**EXERCISE INSTRUCTIONS:** Only the pictures are to be left out, and the rest of the entries should be reproduced exactly.

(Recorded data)

"""

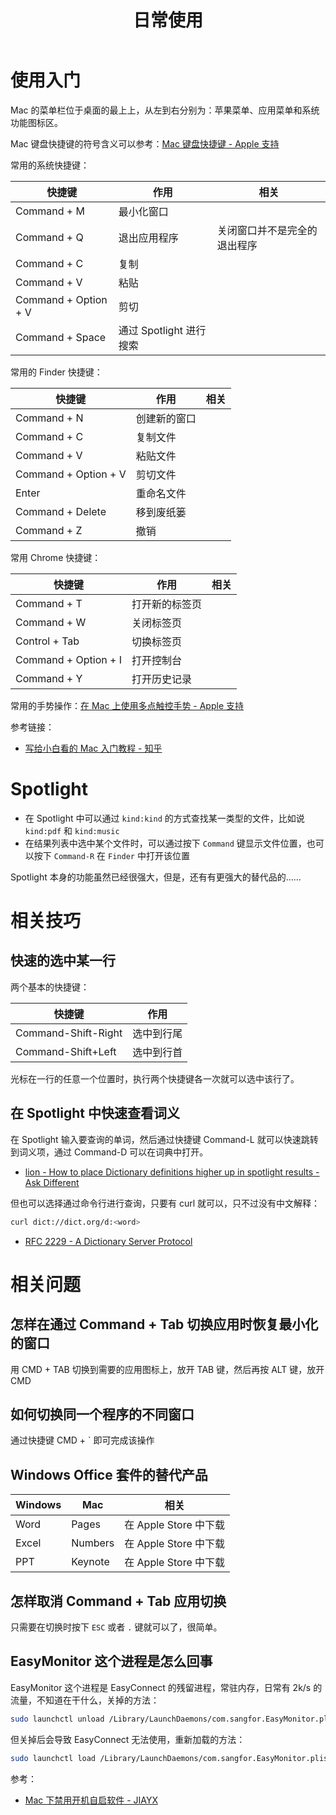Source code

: #+TITLE:      日常使用

* 目录                                                    :TOC_4_gh:noexport:
- [[#使用入门][使用入门]]
- [[#spotlight][Spotlight]]
- [[#相关技巧][相关技巧]]
  - [[#快速的选中某一行][快速的选中某一行]]
  - [[#在-spotlight-中快速查看词义][在 Spotlight 中快速查看词义]]
- [[#相关问题][相关问题]]
  - [[#怎样在通过-command--tab-切换应用时恢复最小化的窗口][怎样在通过 Command + Tab 切换应用时恢复最小化的窗口]]
  - [[#如何切换同一个程序的不同窗口][如何切换同一个程序的不同窗口]]
  - [[#windows-office-套件的替代产品][Windows Office 套件的替代产品]]
  - [[#怎样取消-command--tab-应用切换][怎样取消 Command + Tab 应用切换]]
  - [[#easymonitor-这个进程是怎么回事][EasyMonitor 这个进程是怎么回事]]

* 使用入门
  Mac 的菜单栏位于桌面的最上上，从左到右分别为：苹果菜单、应用菜单和系统功能图标区。

  Mac 键盘快捷键的符号含义可以参考：[[https://support.apple.com/zh-cn/HT201236][Mac 键盘快捷键 - Apple 支持]]
  
  常用的系统快捷键：
  |----------------------+-------------------------+------------------------------|
  | 快捷键               | 作用                    | 相关                         |
  |----------------------+-------------------------+------------------------------|
  | Command + M          | 最小化窗口              |                              |
  | Command + Q          | 退出应用程序            | 关闭窗口并不是完全的退出程序 |
  | Command + C          | 复制                    |                              |
  | Command + V          | 粘贴                    |                              |
  | Command + Option + V | 剪切                    |                              |
  | Command + Space      | 通过 Spotlight 进行搜索 |                              |
  |----------------------+-------------------------+------------------------------|
  
  常用的 Finder 快捷键：
  |----------------------+--------------+------|
  | 快捷键               | 作用         | 相关 |
  |----------------------+--------------+------|
  | Command + N          | 创建新的窗口 |      |
  | Command + C          | 复制文件     |      |
  | Command + V          | 粘贴文件     |      |
  | Command + Option + V | 剪切文件     |      |
  | Enter                | 重命名文件   |      |
  | Command + Delete     | 移到废纸篓   |      |
  | Command + Z          | 撤销         |      |
  |----------------------+--------------+------|

  常用 Chrome 快捷键：
  |----------------------+----------------+------|
  | 快捷键               | 作用           | 相关 |
  |----------------------+----------------+------|
  | Command + T          | 打开新的标签页 |      |
  | Command + W          | 关闭标签页     |      |
  | Control + Tab        | 切换标签页     |      |
  | Command + Option + I | 打开控制台     |      |
  | Command + Y          | 打开历史记录   |      |
  |----------------------+----------------+------|

  常用的手势操作：[[https://support.apple.com/zh-cn/HT204895][在 Mac 上使用多点触控手势 - Apple 支持]]
  
  参考链接：
  + [[https://zhuanlan.zhihu.com/p/32326941][写给小白看的 Mac 入门教程 - 知乎]]

* Spotlight
  + 在 Spotlight 中可以通过 ~kind:kind~ 的方式查找某一类型的文件，比如说 ~kind:pdf~ 和 ~kind:music~
  + 在结果列表中选中某个文件时，可以通过按下 ~Command~ 键显示文件位置，也可以按下 ~Command-R~ 在 ~Finder~ 中打开该位置

  Spotlight 本身的功能虽然已经很强大，但是，还有有更强大的替代品的……

* 相关技巧
** 快速的选中某一行
   两个基本的快捷键：
   |---------------------+------------|
   | 快捷键              | 作用       |
   |---------------------+------------|
   | Command-Shift-Right | 选中到行尾 |
   | Command-Shift+Left  | 选中到行首 |
   |---------------------+------------|

   光标在一行的任意一个位置时，执行两个快捷键各一次就可以选中该行了。

** 在 Spotlight 中快速查看词义
   在 Spotlight 输入要查询的单词，然后通过快捷键 Command-L 就可以快速跳转到词义项，通过 Command-D 可以在词典中打开。

   + [[https://apple.stackexchange.com/questions/22897/how-to-place-dictionary-definitions-higher-up-in-spotlight-results][lion - How to place Dictionary definitions higher up in spotlight results - Ask Different]]

   但也可以选择通过命令行进行查询，只要有 curl 就可以，只不过没有中文解释：
   #+begin_src bash
     curl dict://dict.org/d:<word>
   #+end_src

   + [[https://tools.ietf.org/html/rfc2229][RFC 2229 - A Dictionary Server Protocol]]

* 相关问题
** 怎样在通过 Command + Tab 切换应用时恢复最小化的窗口
   用 CMD + TAB 切换到需要的应用图标上，放开 TAB 键，然后再按 ALT 键，放开 CMD

** 如何切换同一个程序的不同窗口
   通过快捷键 CMD + ` 即可完成该操作

** Windows Office 套件的替代产品
   |---------+---------+-----------------------|
   | Windows | Mac     | 相关                  |
   |---------+---------+-----------------------|
   | Word    | Pages   | 在 Apple Store 中下载 |
   | Excel   | Numbers | 在 Apple Store 中下载 |
   | PPT     | Keynote | 在 Apple Store 中下载 |
   |---------+---------+-----------------------|

** 怎样取消 Command + Tab 应用切换
   只需要在切换时按下 ~ESC~ 或者 ~.~ 键就可以了，很简单。

** EasyMonitor 这个进程是怎么回事
   EasyMonitor 这个进程是 EasyConnect 的残留进程，常驻内存，日常有 2k/s 的流量，不知道在干什么，关掉的方法：
   #+begin_src bash
     sudo launchctl unload /Library/LaunchDaemons/com.sangfor.EasyMonitor.plist
   #+end_src

   但关掉后会导致 EasyConnect 无法使用，重新加载的方法：
   #+begin_src bash
     sudo launchctl load /Library/LaunchDaemons/com.sangfor.EasyMonitor.plist
   #+end_src

   参考：
   + [[https://blog.jiayx.net/archives/274.html][Mac 下禁用开机自启软件 - JIAYX]]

"""

**SOLUTION:**
Source code

: #+TITLE:      日常使用

* 目录                                                    :TOC_4_gh:noexport:
- [[#使用入门][使用入门]]
- [[#spotlight][Spotlight]]
- [[#相关技巧][相关技巧]]
  - [[#快速的选中某一行][快速的选中某一行]]
  - [[#在-spotlight-中快速查看词义][在 Spotlight 中快速查看词义]]
- [[#相关问题][相关问题]]
  - [[#怎样在通过-command--tab-切换应用时恢复最小化的窗口][怎样在通过 Command + Tab 切换应用时恢复最小化的窗口]]
  - [[#如何切换同一个程序的不同窗口][如何切换同一个程序的不同窗口]]
  - [[#windows-office-套件的替代产品][Windows Office 套件的替代产品]]
  - [[#怎样取消-command--tab-应用切换][怎样取消 Command + Tab 应用切换]]
  - [[#easymonitor-这个进程是怎么回事][EasyMonitor 这个进程是怎么回事]]

* 使用入门
  Mac 的菜单栏位于桌面的最上上，从左到右分别为：苹果菜单、应用菜单和系统功能图标区。

  Mac 键盘快捷键的符号含义可以参考：[[https://support.apple.com/zh-cn/HT201236][Mac 键盘快捷键 - Apple 支持]]
  
  常用的系统快捷键：
  |----------------------+-------------------------+------------------------------|
  | 快捷键               | 作用                    | 相关                         |
  |----------------------+-------------------------+------------------------------|
  | Command + M          | 最小化窗口              |                              |
  | Command + Q          | 退出应用程序            | 关闭窗口并不是完全的退出程序 |
  | Command + C          | 复制                    |                              |
  | Command + V          | 粘贴                    |                              |
  | Command + Option + V | 剪切                    |                              |
  | Command + Space      | 通过 Spotlight 进行搜索 |                              |
  |----------------------+-------------------------+------------------------------|
  
  常用的 Finder 快捷键：
  |----------------------+--------------+------|
  | 快捷键               | 作用         | 相关 |
  |----------------------+--------------+------|
  | Command + N          | 创建新的窗口 |      |
  | Command + C          | 复制文件     |      |
  | Command + V          | 粘贴文件     |      |
  | Command + Option + V | 剪切文件     |      |
  | Enter                | 重命名文件   |      |
  | Command + Delete     | 移到废纸篓   |      |
  | Command + Z          | 撤销         |      |
  |----------------------+--------------+------|

  常用 Chrome 快捷键：
  |----------------------+----------------+------|
  | 快捷键               | 作用           | 相关 |
  |----------------------+----------------+------|
  | Command + T          | 打开新的标签页 |      |
  | Command + W          | 关闭标签页     |      |
  | Control + Tab        | 切换标签页     |      |
  | Command + Option + I | 打开控制台     |      |
  | Command + Y          | 打开历史记录   |      |
  |----------------------+----------------+------|

  常用的手势操作：[[https://support.apple.com/zh-cn/HT204895][在 Mac 上使用多点触控手势 - Apple 支持]]
  
  参考链接：
  + [[https://zhuanlan.zhihu.com/p/32326941][写给小白看的 Mac 入门教程 - 知乎]]

* Spotlight
  + 在 Spotlight 中可以通过 ~kind:kind~ 的方式查找某一类型的文件，比如说 ~kind:pdf~ 和 ~kind:music~
  + 在结果列表中选中某个文件时，可以通过按下 ~Command~ 键显示文件位置，也可以按下 ~Command-R~ 在 ~Finder~ 中打开该位置

  Spotlight 本身的功能虽然已经很强大，但是，还有有更强大的替代品的……

* 相关技巧
** 快速的选中某一行
   两个基本的快捷键：
   |---------------------+------------|
   | 快捷键              | 作用       |
   |---------------------+------------|
   | Command-Shift-Right | 选中到行尾 |
   | Command-Shift+Left  | 选中到行首 |
   |---------------------+------------|

   光标在一行的任意一个位置时，执行两个快捷键各一次就可以选中该行了。

** 在 Spotlight 中快速查看词义
   在 Spotlight 输入要查询的单词，然后通过快捷键 Command-L 就可以快速跳转到词义项，通过 Command-D 可以在词典中打开。

   + [[https://apple.stackexchange.com/questions/22897/how-to-place-dictionary-definitions-higher-up-in-spotlight-results][lion - How to place Dictionary definitions higher up in spotlight results - Ask Different]]

   但也可以选择通过命令行进行查询，只要有 curl 就可以，只不过没有中文解释：
   #+begin_src bash
     curl dict://dict.org/d:<word>
   #+end_src

   + [[https://tools.ietf.org/html/rfc2229][RFC 2229 - A Dictionary Server Protocol]]

* 相关问题
** 怎样在通过 Command + Tab 切换应用时恢复最小化的窗口
   用 CMD + TAB 切换到需要的应用图标上，放开 TAB 键，然后再按 ALT 键，放开 CMD

** 如何切换同一个程序的不同窗口
   通过快捷键 CMD + ` 即可完成该操作

** Windows Office 套件的替代产品
   |---------+---------+-----------------------|
   | Windows | Mac     | 相关                  |
   |---------+---------+-----------------------|
   | Word    | Pages   | 在 Apple Store 中下载 |
   | Excel   | Numbers | 在 Apple Store 中下载 |
   | PPT     | Keynote | 在 Apple Store 中下载 |
   |---------+---------+-----------------------|

** 怎样取消 Command + Tab 应用切换
   只需要在切换时按下 ~ESC~ 或者 ~.~ 键就可以了，很简单。

** EasyMonitor 这个进程是怎么回事
   EasyMonitor 这个进程是 EasyConnect 的残留进程，常驻内存，日常有 2k/s 的流量，不知道在干什么，关掉的方法：
   #+begin_src bash
     sudo launchctl unload /Library/LaunchDaemons/com.sangfor.EasyMonitor.plist
   #+end_src

   但关掉后会导致 EasyConnect 无法使用，重新加载的方法：
   #+begin_src bash
     sudo launchctl load /Library/LaunchDaemons/com.sangfor.EasyMonitor.plist
   #+end_src

   参考：
   + [[https://blog.jiayx.net/archives/274.html][Mac 下禁用开机自启软件 - JIAYX]]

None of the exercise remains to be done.